* WHAT IS EXPECTED: Only the text belongs in the answer: every line of the records below, transcribed exactly.

* THE RECORDS:
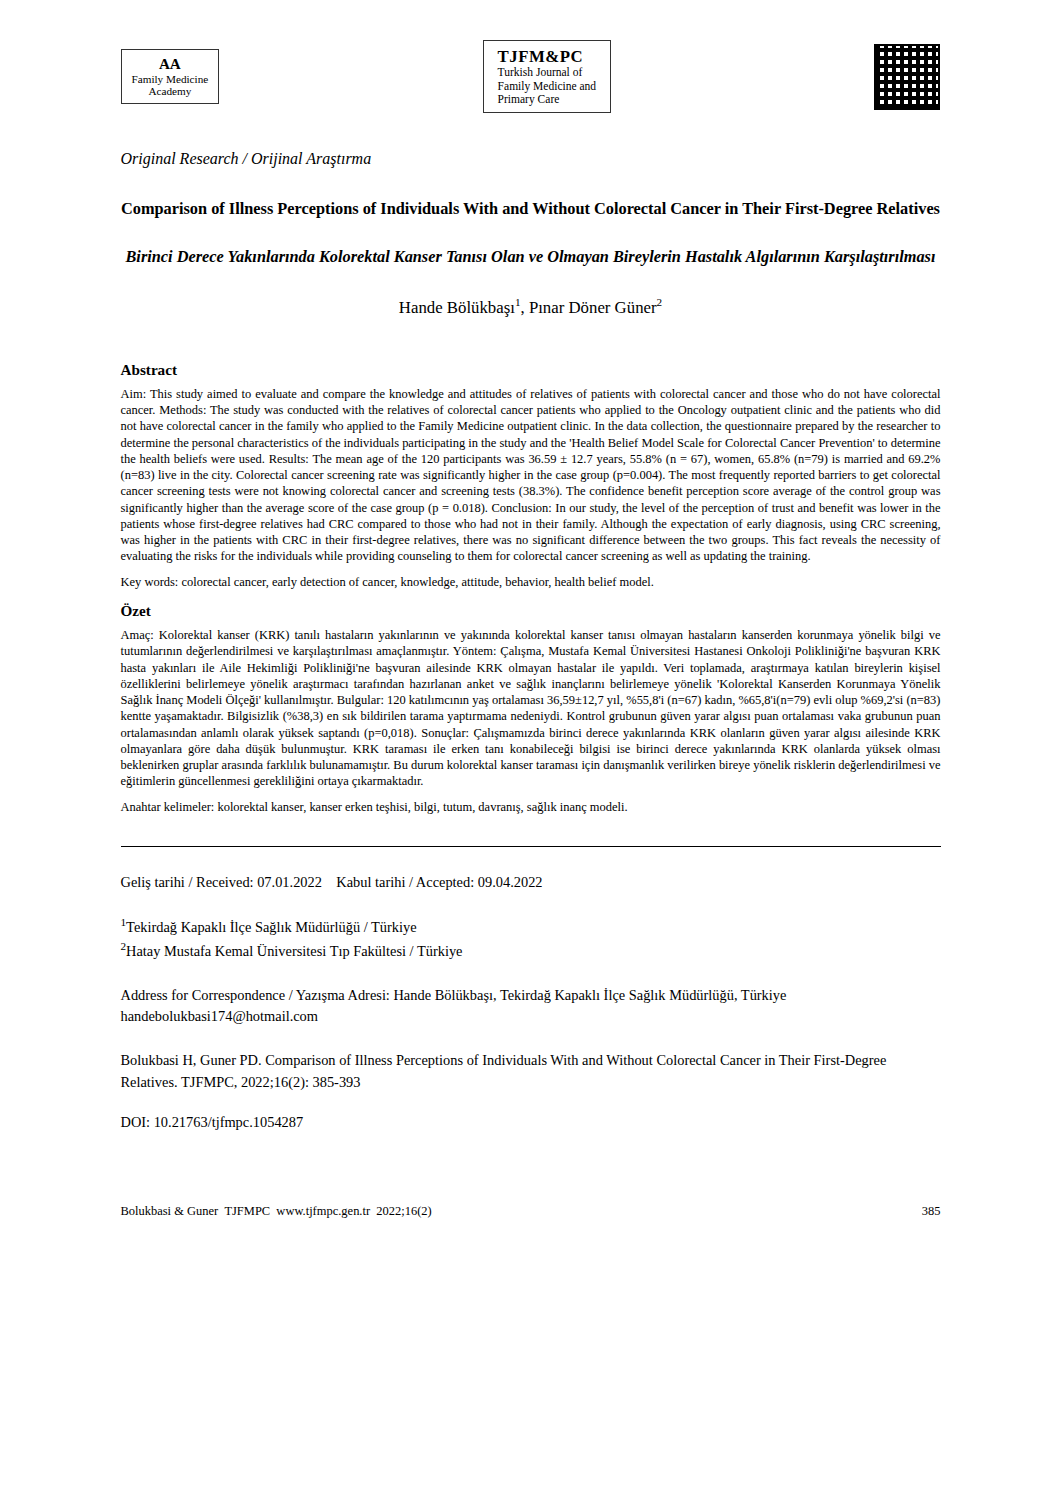AA Family Medicine
Academy
TJFM&PC
Turkish Journal of
Family Medicine and
Primary Care
Original Research / Orijinal Araştırma
Comparison of Illness Perceptions of Individuals With and Without Colorectal Cancer in Their First-Degree Relatives
Birinci Derece Yakınlarında Kolorektal Kanser Tanısı Olan ve Olmayan Bireylerin Hastalık Algılarının Karşılaştırılması
Hande Bölükbaşı1, Pınar Döner Güner2
Abstract
Aim: This study aimed to evaluate and compare the knowledge and attitudes of relatives of patients with colorectal cancer and those who do not have colorectal cancer. Methods: The study was conducted with the relatives of colorectal cancer patients who applied to the Oncology outpatient clinic and the patients who did not have colorectal cancer in the family who applied to the Family Medicine outpatient clinic. In the data collection, the questionnaire prepared by the researcher to determine the personal characteristics of the individuals participating in the study and the 'Health Belief Model Scale for Colorectal Cancer Prevention' to determine the health beliefs were used. Results: The mean age of the 120 participants was 36.59 ± 12.7 years, 55.8% (n = 67), women, 65.8% (n=79) is married and 69.2% (n=83) live in the city. Colorectal cancer screening rate was significantly higher in the case group (p=0.004). The most frequently reported barriers to get colorectal cancer screening tests were not knowing colorectal cancer and screening tests (38.3%). The confidence benefit perception score average of the control group was significantly higher than the average score of the case group (p = 0.018). Conclusion: In our study, the level of the perception of trust and benefit was lower in the patients whose first-degree relatives had CRC compared to those who had not in their family. Although the expectation of early diagnosis, using CRC screening, was higher in the patients with CRC in their first-degree relatives, there was no significant difference between the two groups. This fact reveals the necessity of evaluating the risks for the individuals while providing counseling to them for colorectal cancer screening as well as updating the training.
Key words: colorectal cancer, early detection of cancer, knowledge, attitude, behavior, health belief model.
Özet
Amaç: Kolorektal kanser (KRK) tanılı hastaların yakınlarının ve yakınında kolorektal kanser tanısı olmayan hastaların kanserden korunmaya yönelik bilgi ve tutumlarının değerlendirilmesi ve karşılaştırılması amaçlanmıştır. Yöntem: Çalışma, Mustafa Kemal Üniversitesi Hastanesi Onkoloji Polikliniği'ne başvuran KRK hasta yakınları ile Aile Hekimliği Polikliniği'ne başvuran ailesinde KRK olmayan hastalar ile yapıldı. Veri toplamada, araştırmaya katılan bireylerin kişisel özelliklerini belirlemeye yönelik araştırmacı tarafından hazırlanan anket ve sağlık inançlarını belirlemeye yönelik 'Kolorektal Kanserden Korunmaya Yönelik Sağlık İnanç Modeli Ölçeği' kullanılmıştır. Bulgular: 120 katılımcının yaş ortalaması 36,59±12,7 yıl, %55,8'i (n=67) kadın, %65,8'i(n=79) evli olup %69,2'si (n=83) kentte yaşamaktadır. Bilgisizlik (%38,3) en sık bildirilen tarama yaptırmama nedeniydi. Kontrol grubunun güven yarar algısı puan ortalaması vaka grubunun puan ortalamasından anlamlı olarak yüksek saptandı (p=0,018). Sonuçlar: Çalışmamızda birinci derece yakınlarında KRK olanların güven yarar algısı ailesinde KRK olmayanlara göre daha düşük bulunmuştur. KRK taraması ile erken tanı konabileceği bilgisi ise birinci derece yakınlarında KRK olanlarda yüksek olması beklenirken gruplar arasında farklılık bulunamamıştır. Bu durum kolorektal kanser taraması için danışmanlık verilirken bireye yönelik risklerin değerlendirilmesi ve eğitimlerin güncellenmesi gerekliliğini ortaya çıkarmaktadır.
Anahtar kelimeler: kolorektal kanser, kanser erken teşhisi, bilgi, tutum, davranış, sağlık inanç modeli.
Geliş tarihi / Received: 07.01.2022 Kabul tarihi / Accepted: 09.04.2022
1Tekirdağ Kapaklı İlçe Sağlık Müdürlüğü / Türkiye
2Hatay Mustafa Kemal Üniversitesi Tıp Fakültesi / Türkiye
Address for Correspondence / Yazışma Adresi: Hande Bölükbaşı, Tekirdağ Kapaklı İlçe Sağlık Müdürlüğü, Türkiye
handebolukbasi174@hotmail.com
Bolukbasi H, Guner PD. Comparison of Illness Perceptions of Individuals With and Without Colorectal Cancer in Their First-Degree Relatives. TJFMPC, 2022;16(2): 385-393
DOI: 10.21763/tjfmpc.1054287
Bolukbasi & Guner TJFMPC www.tjfmpc.gen.tr 2022;16(2) 385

* RESPONSE TO THE TASK:
AA Family Medicine
Academy
TJFM&PC
Turkish Journal of
Family Medicine and
Primary Care
Original Research / Orijinal Araştırma
Comparison of Illness Perceptions of Individuals With and Without Colorectal Cancer in Their First-Degree Relatives
Birinci Derece Yakınlarında Kolorektal Kanser Tanısı Olan ve Olmayan Bireylerin Hastalık Algılarının Karşılaştırılması
Hande Bölükbaşı1, Pınar Döner Güner2
Abstract
Aim: This study aimed to evaluate and compare the knowledge and attitudes of relatives of patients with colorectal cancer and those who do not have colorectal cancer. Methods: The study was conducted with the relatives of colorectal cancer patients who applied to the Oncology outpatient clinic and the patients who did not have colorectal cancer in the family who applied to the Family Medicine outpatient clinic. In the data collection, the questionnaire prepared by the researcher to determine the personal characteristics of the individuals participating in the study and the 'Health Belief Model Scale for Colorectal Cancer Prevention' to determine the health beliefs were used. Results: The mean age of the 120 participants was 36.59 ± 12.7 years, 55.8% (n = 67), women, 65.8% (n=79) is married and 69.2% (n=83) live in the city. Colorectal cancer screening rate was significantly higher in the case group (p=0.004). The most frequently reported barriers to get colorectal cancer screening tests were not knowing colorectal cancer and screening tests (38.3%). The confidence benefit perception score average of the control group was significantly higher than the average score of the case group (p = 0.018). Conclusion: In our study, the level of the perception of trust and benefit was lower in the patients whose first-degree relatives had CRC compared to those who had not in their family. Although the expectation of early diagnosis, using CRC screening, was higher in the patients with CRC in their first-degree relatives, there was no significant difference between the two groups. This fact reveals the necessity of evaluating the risks for the individuals while providing counseling to them for colorectal cancer screening as well as updating the training.
Key words: colorectal cancer, early detection of cancer, knowledge, attitude, behavior, health belief model.
Özet
Amaç: Kolorektal kanser (KRK) tanılı hastaların yakınlarının ve yakınında kolorektal kanser tanısı olmayan hastaların kanserden korunmaya yönelik bilgi ve tutumlarının değerlendirilmesi ve karşılaştırılması amaçlanmıştır. Yöntem: Çalışma, Mustafa Kemal Üniversitesi Hastanesi Onkoloji Polikliniği'ne başvuran KRK hasta yakınları ile Aile Hekimliği Polikliniği'ne başvuran ailesinde KRK olmayan hastalar ile yapıldı. Veri toplamada, araştırmaya katılan bireylerin kişisel özelliklerini belirlemeye yönelik araştırmacı tarafından hazırlanan anket ve sağlık inançlarını belirlemeye yönelik 'Kolorektal Kanserden Korunmaya Yönelik Sağlık İnanç Modeli Ölçeği' kullanılmıştır. Bulgular: 120 katılımcının yaş ortalaması 36,59±12,7 yıl, %55,8'i (n=67) kadın, %65,8'i(n=79) evli olup %69,2'si (n=83) kentte yaşamaktadır. Bilgisizlik (%38,3) en sık bildirilen tarama yaptırmama nedeniydi. Kontrol grubunun güven yarar algısı puan ortalaması vaka grubunun puan ortalamasından anlamlı olarak yüksek saptandı (p=0,018). Sonuçlar: Çalışmamızda birinci derece yakınlarında KRK olanların güven yarar algısı ailesinde KRK olmayanlara göre daha düşük bulunmuştur. KRK taraması ile erken tanı konabileceği bilgisi ise birinci derece yakınlarında KRK olanlarda yüksek olması beklenirken gruplar arasında farklılık bulunamamıştır. Bu durum kolorektal kanser taraması için danışmanlık verilirken bireye yönelik risklerin değerlendirilmesi ve eğitimlerin güncellenmesi gerekliliğini ortaya çıkarmaktadır.
Anahtar kelimeler: kolorektal kanser, kanser erken teşhisi, bilgi, tutum, davranış, sağlık inanç modeli.
Geliş tarihi / Received: 07.01.2022 Kabul tarihi / Accepted: 09.04.2022
1Tekirdağ Kapaklı İlçe Sağlık Müdürlüğü / Türkiye
2Hatay Mustafa Kemal Üniversitesi Tıp Fakültesi / Türkiye
Address for Correspondence / Yazışma Adresi: Hande Bölükbaşı, Tekirdağ Kapaklı İlçe Sağlık Müdürlüğü, Türkiye
handebolukbasi174@hotmail.com
Bolukbasi H, Guner PD. Comparison of Illness Perceptions of Individuals With and Without Colorectal Cancer in Their First-Degree Relatives. TJFMPC, 2022;16(2): 385-393
DOI: 10.21763/tjfmpc.1054287
Bolukbasi & Guner TJFMPC www.tjfmpc.gen.tr 2022;16(2) 385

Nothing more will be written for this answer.